The second series of the Spanish prison drama has broken away from the cliches – but it’s hard to know if the element of camp is entirely intended. Plus: The Good Fight
Setting a TV series within the walls of a prison all but guarantees sex, drugs, violence and some sort of showdown in the laundry room where bad things happen with hot things, but prison dramas can also be prone to boxing themselves in too quickly. Once the key is turned in the lock, there are only so many storylines to explore. There will be a scuffle over who is top dog, some sort of unlikely same-sex romance, a corrupt prison officer who probably has sex with the inmates, a riot, an attempt to run the prison nicely, an attempt to run the prison strictly, and an escape. During its first series, the Spanish drama Locked Up (Channel 4) – known in its home country as Vis a Vis; slang, apparently, for conjugal visits – ticked off a vast majority of those tropes. It followed the blonde, soft, middle-class Macarena Ferreiro, who had to learn to adapt to life behind bars after she was banged up for fraud. So far, so Bad Girls, so Orange Is the New Black.

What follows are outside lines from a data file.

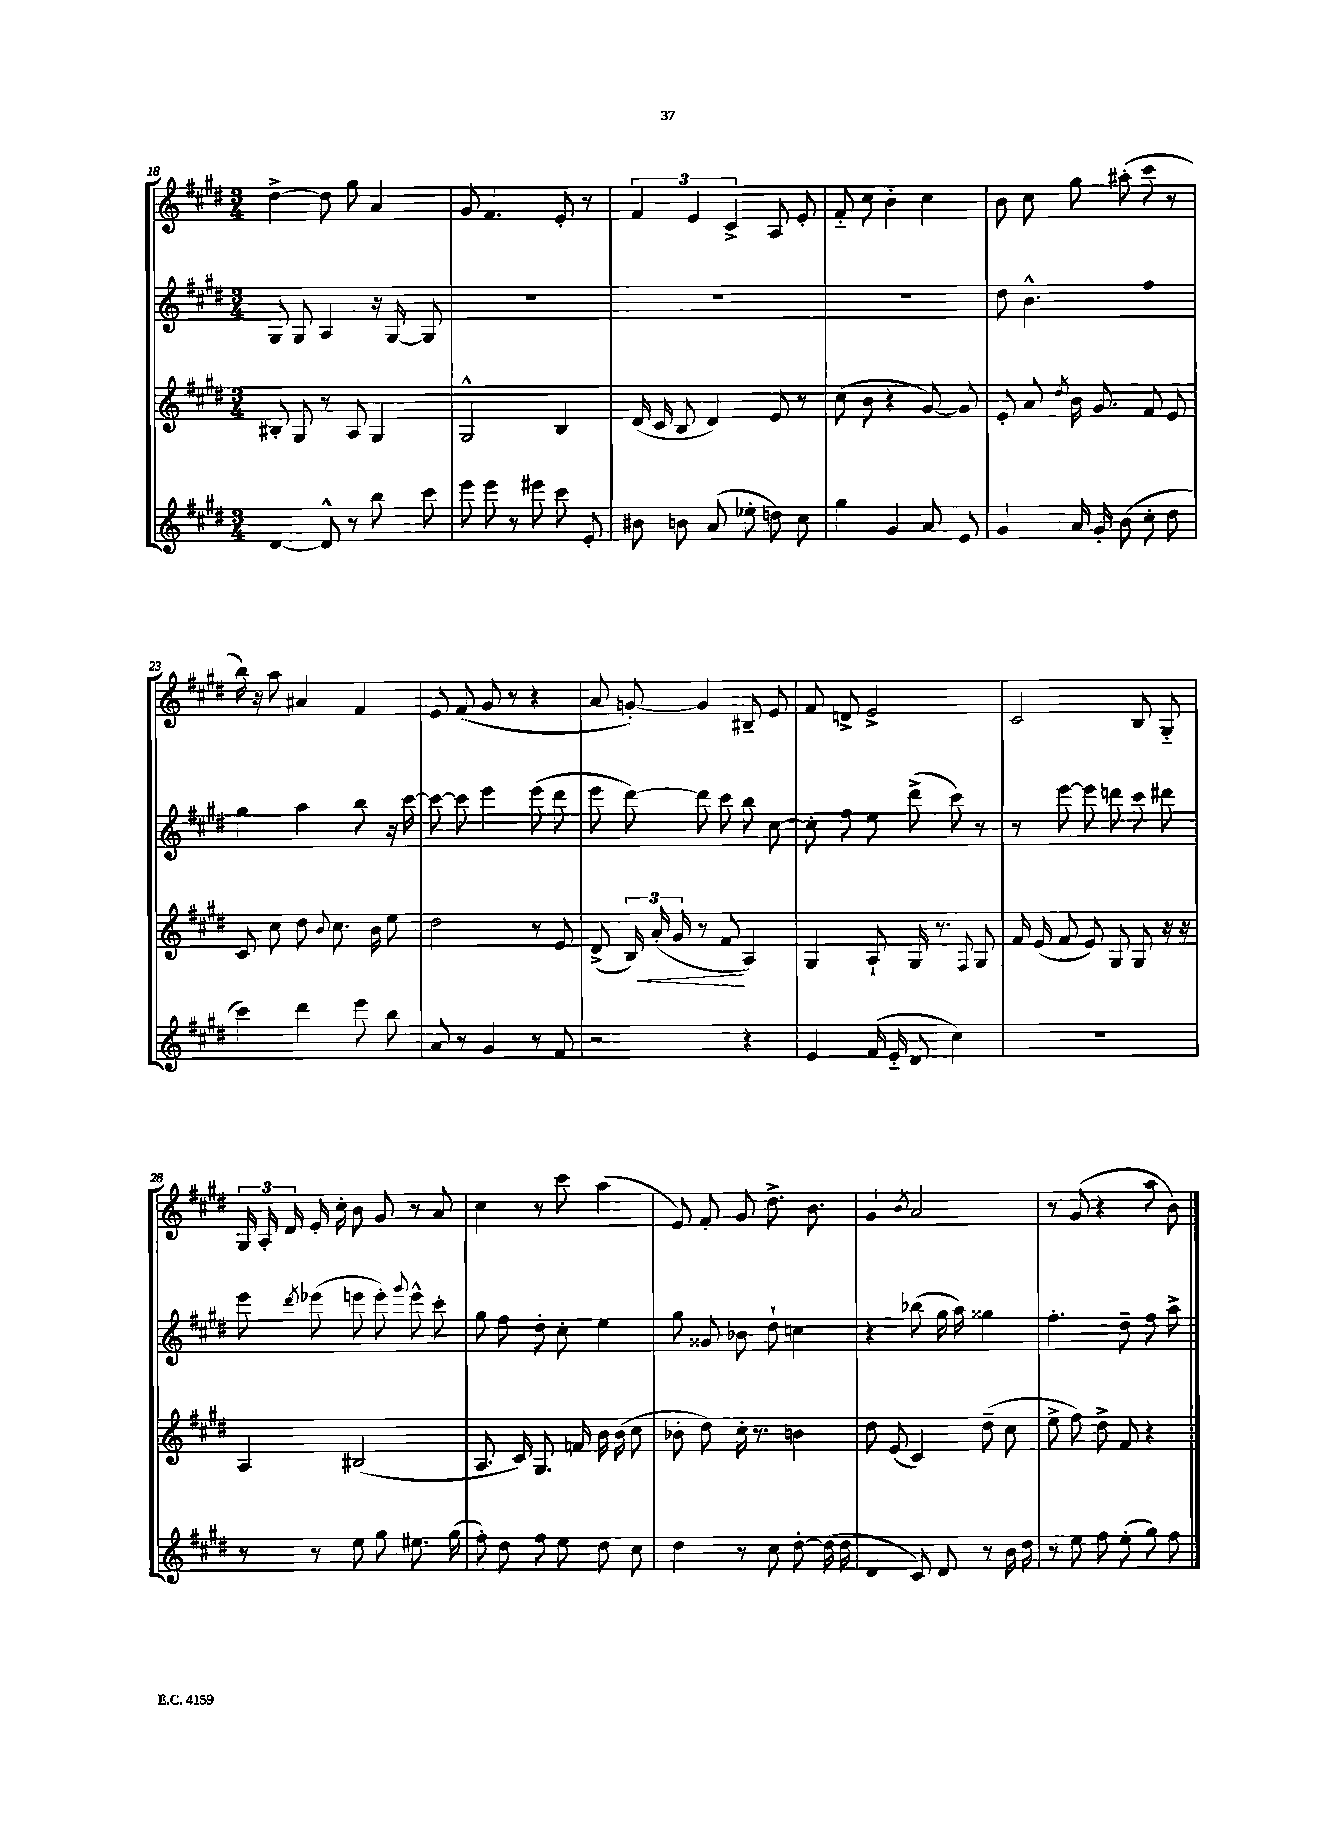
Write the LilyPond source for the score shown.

<<
\new StaffGroup <<
\new Staff = "s0" {
    \clef treble \key e \major \numericTimeSignature \time 3/4
    \autoBeamOff dis''4~-> dis''8 gis''8 a'4 |
    gis'8 fis'4. e'8-. r8 |
    \tuplet 3/2 { fis'4 e'4 cis'4-> } a8 e'8-. |
    fis'8-_ cis''8 b'4-. cis''4 |
    b'8 cis''8 gis''8 ais''8-.( cis'''8 r8 |
    b''16) r16 a''8 ais'4 fis'4 |
    e'8 fis'8( gis'8 r8 r4 |
    a'8 g'8~-.) g'4 bis8-- e'8 |
    fis'8 d'8-> e'2-> |
    cis'2 b8 gis8-_ |
    \tuplet 3/2 { gis16 a16-. dis'16 } e'16-. cis''16-. b'8 gis'8 r8 a'8 |
    cis''4 r8 cis'''8 a''4( |
    e'8) fis'8-. gis'8 dis''8.-> b'8. |
    gis'4 \acciaccatura { b'8 } a'2 |
    r8 gis'8( r4 a''8 b'8) \bar "|." |
}
\new Staff = "s1" {
    \clef treble \key e \major \numericTimeSignature \time 3/4
    \autoBeamOff gis8 gis8 a4 r16 gis16~ gis8 |
    R2. |
    R2. |
    R2. |
    dis''8 b'4.-^ fis''4 |
    gis''4 a''4 b''8 r16 cis'''16~ |
    cis'''8~ cis'''8 e'''4 e'''8( dis'''8 |
    e'''8 dis'''8~) dis'''8 cis'''8 b''8 cis''8~ |
    cis''8-. fis''8 e''8 dis'''8->( cis'''8) r8 |
    r8 e'''8~ e'''8 d'''8 cis'''8 dis'''8 |
    e'''8 \acciaccatura { dis'''8 } ees'''8( e'''8 e'''8-.) \appoggiatura { gis'''8 } e'''8-^ cis'''8-. |
    gis''8 fis''8 dis''8-. cis''8-. e''4 |
    gis''8 gisis'8 bes'8 dis''8-! c''4 |
    r4 bes''8( gis''16 a''16) gisis''4 |
    fis''4.-. dis''8-- fis''8 a''8-> \bar "|." |
}
\new Staff = "s2" {
    \clef treble \key e \major \numericTimeSignature \time 3/4
    \autoBeamOff bis8-. gis8 r8 a8 gis4 |
    gis2-^ b4 |
    dis'16( cis'16 b8 dis'4) e'8 r8 |
    cis''8( b'8 r4 gis'8~) gis'8 |
    e'8-. a'8 \acciaccatura { dis''8 } b'16 gis'8. fis'8 e'8 |
    cis'8 cis''8 dis''8 \appoggiatura { b'8 } cis''8. b'16 e''8 |
    dis''2 r8 e'8 |
    dis'8->( \tuplet 3/2 { b16) a'16-.\<( gis'16 } r8 fis'8\! a4) |
    gis4 a8-! gis16 r8. \appoggiatura { fis8 } gis8 |
    fis'16 e'16( fis'8 e'8) gis8 gis8 r16 r16 |
    a4 bis2( |
    a8. cis'16) gis8. f'16 b'16 b'16( cis''8 |
    bes'8-. dis''8) cis''16-. r8. b'4 |
    dis''8 e'8( cis'4) dis''8--( cis''8 |
    e''8-> fis''8) dis''8-> fis'8 r4 \bar "|." |
}
\new Staff = "s3" {
    \clef treble \key e \major \numericTimeSignature \time 3/4
    \autoBeamOff dis'4~ dis'8-^ r8 b''8 cis'''8 |
    e'''8 e'''8 r8 eis'''8 cis'''8 e'8-. |
    bis'8 b'8 a'8( ees''8-. d''8) cis''8 |
    gis''4 gis'4 a'8 e'8 |
    gis'4 a'16 gis'16-. b'8( cis''8-. dis''8 |
    cis'''4) dis'''4 e'''8 b''8 |
    a'8 r8 gis'4 r8 fis'8 |
    r2 r4 |
    e'4 fis'16( e'16-_ dis'8 cis''4) |
    R2. |
    r8 r8 e''8 gis''8 eis''8. gis''16( |
    fis''8-.) dis''8 fis''8 e''8 dis''8 cis''8 |
    dis''4 r8 cis''8 dis''8~-. dis''16( dis''16 |
    dis'4 cis'8) dis'8 r8 b'16 dis''16 |
    r8 e''8 fis''8 e''8-.( gis''8) fis''8 \bar "|." |
}
>>
>>
\layout { \context { \Score currentBarNumber = #18 } }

But, in starting its second and final series with most of the lead characters not only escaping, but getting away with it, for now, Locked Up appears to be ready to go off into new, unexplored territory. I suspect that, like Line of Duty, if you haven’t seen it before, you may wish to do your homework before leaping in. Essentially, it follows straight on from the season-one finale and there’s no time for unnecessary exposition or explaining why, for example, the sinister queen bee Zulema’s escape van is full of €500 notes, or why the women’s disguises – wide-brimmed hats, lipstick, movie-star shades – scream “we are in disguise” quite so conspicuously.
That said, this is both a tremendously silly and fantastically taut thriller that carries itself at a breathless pace. Macarena’s journey from naif to hardened criminal is complete in the first five minutes, when she accidentally bumps someone off. “She’s dead. What a pity,” shrugs Zulema, adding an unprecedented amount of menace to such a nonchalant statement. There are plenty of lines that are deliciously over the top, in translation at least, adding an element of camp that may not be entirely intended – “It’s not good to mix business and cunnilingus”, for one, could quite easily appear as the punchline in a drag show.

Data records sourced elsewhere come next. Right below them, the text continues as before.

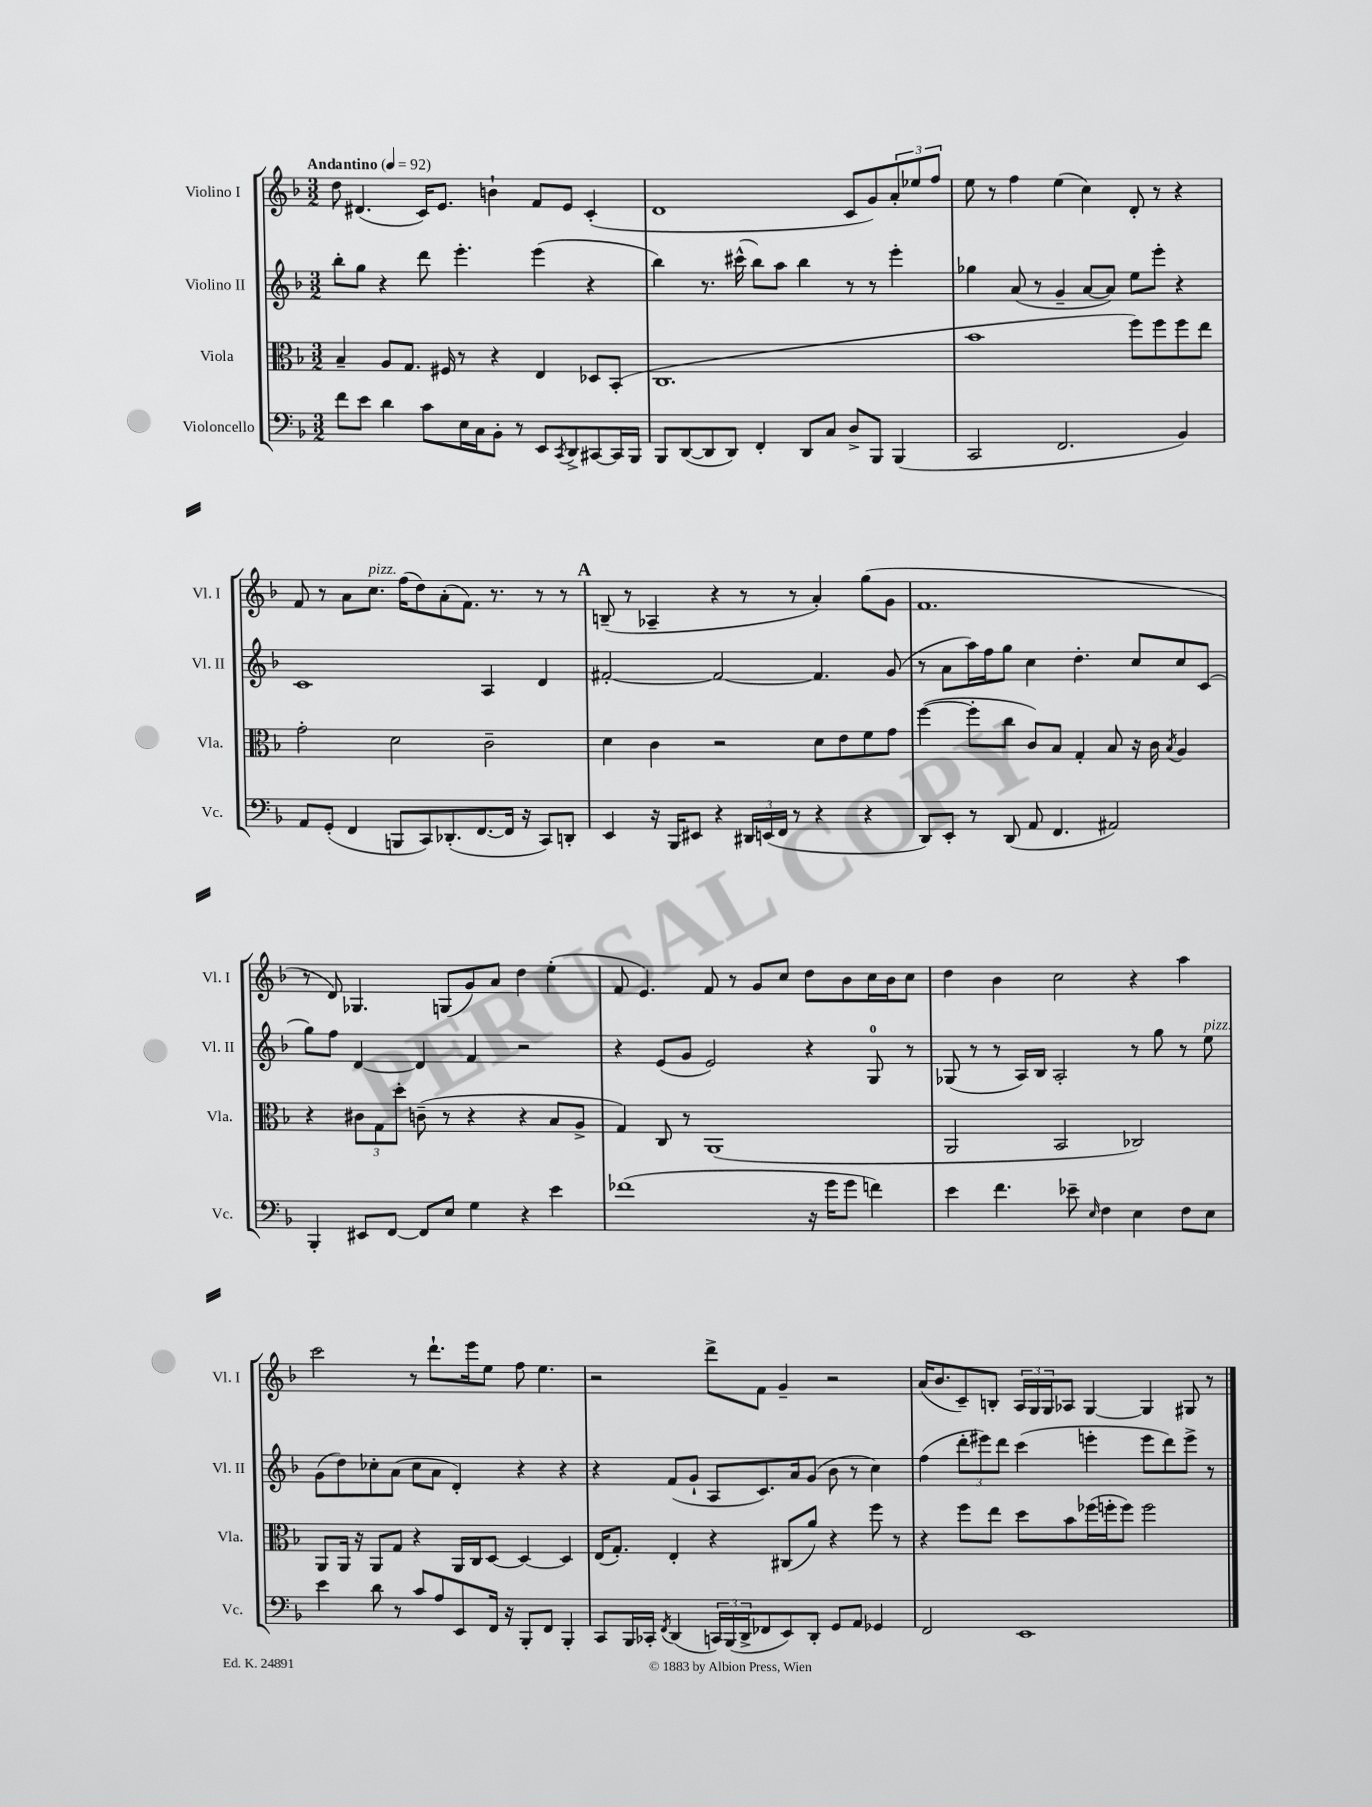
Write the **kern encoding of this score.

**kern	**kern	**kern	**kern
*staff4	*staff3	*staff2	*staff1
*clefF4	*clefC3	*clefG2	*clefG2
*k[b-]	*k[b-]	*k[b-]	*k[b-]
*M3/2	*M3/2	*M3/2	*M3/2
*MM92	*MM92	*MM92	*MM92
8f	4B-~	8bb-'	8dd
8e	.	8gg	(4.d#
4d	8A	4r	.
.	8.G	.	.
8c	.	8ddd	16c)
.	16F#	.	8.e
16E	8r	4.eee'	.
16C	.	.	.
8BB-'	4r	.	4b`
8r	.	.	.
8EE	4E	(4eee	8f
8qCC	.	.	.
8DD^	.	.	8e
[8CC#	8D-	4r	(4c'
16CC#]	(8BB-'	.	.
16BBB-	.	.	.
=	=	=	=
8BBB-	1.C	4bb-)	1d
([8DD	.	.	.
8DD]	.	8.r	.
8DD)	.	.	.
.	.	(16ccc#^^	.
4FF'	.	8bb-)	.
.	.	8aa	.
8DD	.	4bb-	.
8C	.	.	.
8D^	.	8r	8c
8BBB-	.	8r	8g)
(4BBB-	.	4eee'	12a'
.	.	.	12ee-
.	.	.	12ff
=	=	=	=
2CC	1b-	4gg-	8ee
.	.	.	8r
.	.	(8a	4ff
.	.	8r	.
2.FF	.	4g~	(4ee
.	.	[8a	4cc)
.	.	8a])	.
.	8ff)	8ee	8d'
.	8ff	8eee'	8r
4BB-)	8ff	4r	4r
.	8ee	.	.
=	=	=	=
8AA	2g'	1c	8f
(8GG'	.	.	8r
4FF	.	.	8a
.	.	.	8.cc
8BBB	2d	.	.
.	.	.	(16ff
8CC)	.	.	8dd)
(8.DD-'	.	.	(8a'
.	.	.	8.f)
[8.FF	.	.	.
.	2c~	4A	.
.	.	.	8.r
16FF]	.	.	.
16r	.	.	.
8CC)	.	4d	8r
8DD'	.	.	8r
=	=	=	=
4EE	4d	[2f#'	(8B~
.	.	.	8r
16r	4c	.	4A-~
16BBB-	.	.	.
8EE#	.	.	.
4r	2r	2f#_	4r
24DD#	.	.	8r
(24EE	.	.	.
24FF	.	.	.
8r	.	.	8r
4r	8d	4.f#]	4a')
.	8e	.	.
4r	8f	.	(8gg
.	8g	(8g	8g
=	=	=	=
8DD)	([4ff	8r	1.f
8EE'	.	8a	.
8r	8ff']	16aa)	.
.	.	16ff	.
(8DD	8cc	8gg	.
8AA	8c)	4cc	.
4.FF	8B-	.	.
.	4G'	4.dd'	.
2AA#)	8B-	.	.
.	16r	8cc	.
.	16c	.	.
.	8qB-	.	.
.	4A	8cc	.
.	.	(8c	.
=	=	=	=
4BBB-'	4r	8gg)	8r
.	.	8ff	8d)
8EE#	12c#	[4d	4.G-
.	12G	.	.
[8FF	.	.	.
.	12dd'	.	.
8FF]	(8c~	4d]	.
8E	8r	.	(8G
4G	4r	4f	8g)
.	.	.	8a
4r	4r	2r	4dd
4e	8B-	.	(4ee'
.	8A^	.	.
=	=	=	=
(1f-	4G)	4r	8f
.	.	.	4.e)
.	8C	(8e	.
.	8r	8g	.
.	(1AA	2e)	8f
.	.	.	8r
.	.	.	8g
.	.	.	8cc
16r	.	4r	8dd
16g	.	.	.
8g	.	.	8b-
4f)	.	8G	16cc
.	.	.	16b-
.	.	8r	8cc
=	=	=	=
4e	2AA	(8G-	4dd
.	.	8r	.
4.f	.	8r	4b-
.	.	16A)	.
.	.	16B-	.
.	2BB-	2A'	2cc
8e-~	.	.	.
16qqE	.	.	.
4F	.	.	.
4E	2C-)	8r	4r
.	.	8gg	.
8F	.	8r	4aa
8E	.	8ee	.
=	=	=	=
4e	8AA	(8g	2ccc
.	16AA	8dd)	.
.	16r	.	.
8d	8AA	8cc-'	.
8r	8G	(8a	.
8c	4r	8cc-	8r
8A	.	8a	8.ddd`
8EE	16AA	4d')	.
.	16C	.	16eee
16FF	[8D	.	8ee
16r	.	.	.
8BBB-'	4D_	4r	8ff
8FF	.	.	4.ee
4BBB-'	4D]	4r	.
=	=	=	=
8CC	(16E	4r	2r
.	8.G')	.	.
16BBB-	.	.	.
16CC-'	.	.	.
8qFF	.	.	.
(4DD	4E'	(8f	.
.	.	8g`	.
24CC)	4r	8A	8ddd^
(24BBB-	.	.	.
24DD^	.	.	.
8FF-	.	8.c)	8f
8EE)	(8C#	.	4g~
.	.	16a	.
8DD'	8a)	(8g	.
8GG	4r	8b-	2r
8AA	.	8r	.
4GG-	8ff	4cc)	.
.	8r	.	.
=	=	=	=
2FF	4r	(4ff	(16a
.	.	.	8.b-
.	8ff	12ddd'	8c~)
.	.	12eee#)	.
.	8ee	.	8B'
.	.	12ddd	.
1EE	8dd	(4ccc	24A
.	.	.	24G
.	.	.	24G
.	8b-	.	8A-
.	(16ff-	4eee'	[4G
.	16ff'	.	.
.	8ff)	.	.
.	2ff	8eee	4G]
.	.	8ddd)	.
.	.	8eee^	8G#
.	.	8r	8r
==	==	==	==
*-	*-	*-	*-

By the end of this series opener, everything is set up for disaster: the corrupt insiders look as if they will take over the prison, ruling over the remaining women with violence and fear. Zulema, Macarena and the rest of the escapees are living out their Casablanca-meets-Shawshank-Redemption liberation on the beach – although they have run into trouble, what with almost killing one of the locals and all the members of their promised escape crew being executed en route. And the entire Spanish police force are on their tails, because, obviously, their huge hats are easy to pick up on CCTV. I’m still confused about who the Syrian and the Egyptian are, but the rest of series two is already on Walter Presents, and I’m convinced enough to go back and start from the beginning, if only to see what they got up to in the laundry room before they tunnelled out.
The spectacularly entertaining Good Wife spin-off The Good Fight (More 4) really hit its stride this week, with an episode titled like a Radiohead album: Stoppable: Requiem for an Airdate. Like the show from which it came, The Good Fight turns real-life headlines into plots, and uses the current political climate as the glue to stick its stories together. This outing sees a TV writer who is being sued by his network for leaking an unaired episode of a popular crime series online; he wrote it, and believes it was pulled because it was too critical of the Trump administration. Boseman defends him, and it looks as if they’re losing in court – until Trump tweets about the case and inadvertently makes it into an issue of free speech. With the help of Lucca – who is rapidly turning into my favourite fictional lawyer, even if she does appear to be falling for the suave and smarmy Colin – the pair turn it around.
There are plenty of characters rolling over from The Good Wife. A chance meeting with Diane brings the sizeable business of tech billionaire Neil Gross back into her domain and changes her leverage within Reddick, Boseman & Kolstad yet again. And the divisive Elsbeth Tascioni continues to protect the firm’s interests against Mike Kresteva (a bulldog-like Matthew Perry, in his best role in years) using some unconventional methods, such as befriending his wife and inviting herself round to drink wine and make it known that she is not to be messed with. Some Good Wife fans find Elsbeth to be unbearably quirky, but as she’s usually sticking it to someone deserving, I can just about get on board. Unlike Locked Up, you can dip into The Good Fight without much previous knowledge; it only seems to be getting better, so do give it a go.